The provisional assessment of the States’ financial position in 2021, published yesterday afternoon, shows an improvement against budget of £46m.

This resulted in a budgeted deficit of £33m. becoming a surplus of £13m.

This has been further improved by the income earned on States reserves in what was a good year for investments.

Policy & Resources treasury lead Mark Helyar said that thanks to Guernsey’s response to Covid, 2021 was much better than expected.

‘But we should not expect this very exceptional time to continue and become the norm and we need to be really careful not to be lulled into a false sense of security,’ he said.

‘It’s really positive to have had this good performance, and it puts us in a good position for moving forward, but overall, when you include the Bailiwick’s capital spending needs, we remain in a deficit.’

The surplus figure is calculated before capital spending commitments, in the region of £60m., are taken into account, leaving the States in a deficit position.

Revenue income was up £52m. against budget, with income tax the largest driver with a gain of £28m.

Tax paid through workers’ wages accounted for 65% of the total, and was £12.5m. ahead of forecast, showing growth of 7% on 2020 and 6% up on the pre-Covid period of 2019.

Policy & Resources, which is back at Beau Sejour on its tax review consultation exercise this morning, said this showed the strength and resilience of the Guernsey economy, which, it said, had bounced back faster than could have been expected.

Guernsey’s buoyant property market also had a positive impact on States finances, as document duty raised £32m. against a budget of £20m., and £10m. up on 2020’s strong performance.

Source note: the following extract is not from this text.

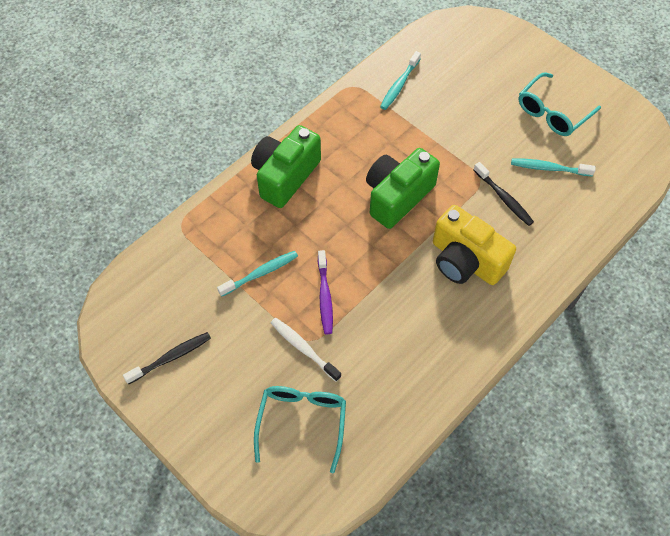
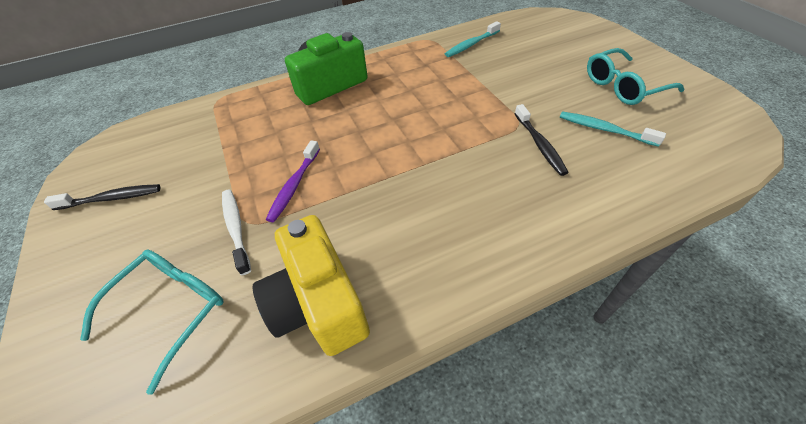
camera: 25 degrees right, 10 degrees down
turquoise toothbrush [217,251,298,297] -> none
green camera [366,148,440,229] -> none
yellow camera [433,205,516,285] -> yellow camera moved to [253,215,370,356]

Customs duties also contributed, outperforming the budget by £6m.

Despite volatility in global markets, an investment return of 9.7% was achieved – well ahead of the budgeted return of 3.8%. This helps offset the deficit position.

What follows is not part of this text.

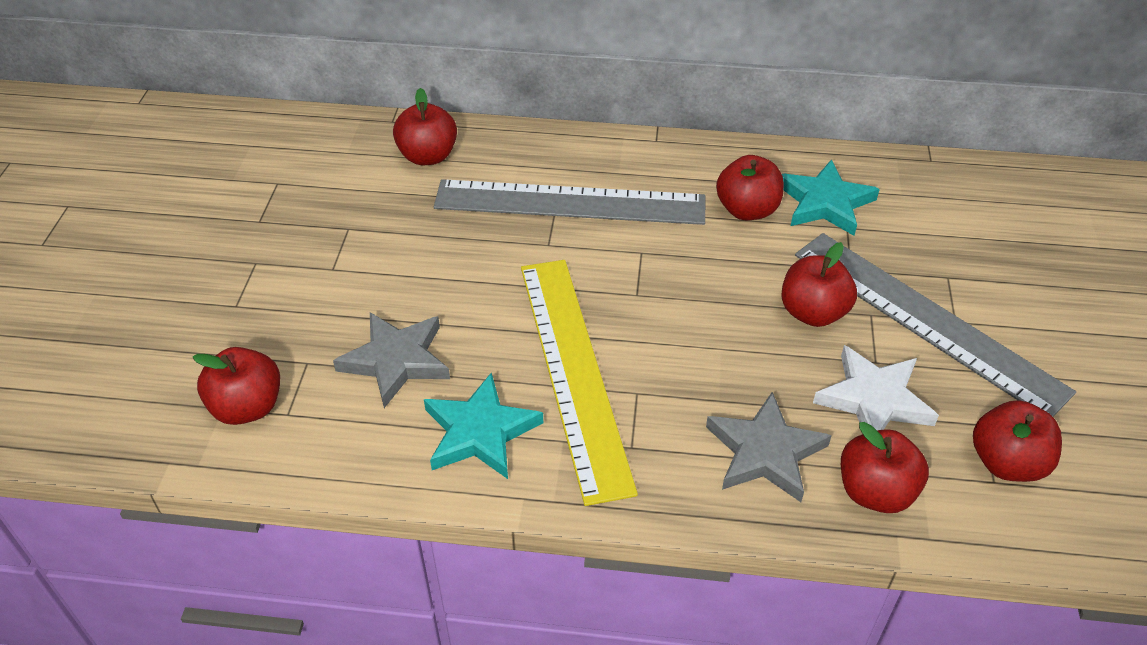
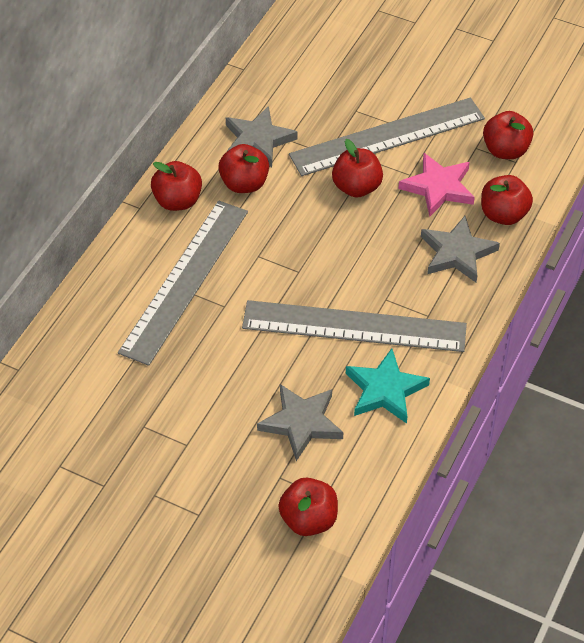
camera: 70 degrees left, 5 degrees up
red apple [393,88,457,165] -> red apple moved to [151,161,202,211]
yellow ruler [521,260,638,506] -> grey ruler [242,300,467,352]
turquoise star [782,159,880,236] -> grey star [226,106,298,167]
white star [813,345,939,430] -> pink star [398,153,475,217]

However it was not all good news.

The second lockdown resulted in significantly more cost for the States through the business support schemes. The full-year cost paid to businesses was £22m. against a budget of £5m.

P&R justified the spend as supporting the overall strong economic performance, with jobs secured and a low number of business failures despite the lockdowns.

Aggregate committee expenditure was £11m. below budget. This is despite committees having to pick up additional spend on the various measures to respond to Covid challenges.

Covid costs, staff pay rises and the capacity to implement service developments were all much lower than expected, which translated into a total of £18m. being unspent at the end of the year.

Other adverse factors that have been absorbed in the finances included writing off £9m. from the Guernsey Ports overdraft and an Aurigny loss, with an early estimate of £16m.

Policy & Resources president Deputy Peter Ferbrache said Guernsey was still facing challenges, including changing demographics.

‘Financially, we have recovered from the impacts of the pandemic much faster than expected, but we cannot realistically expect that rapid pace to continue indefinitely,’ he said.

‘That said, further growth in our economy long-term is absolutely something we need to see, and we’re relying on it to avoid our annual shortfall being even worse than the £85m. currently forecast.’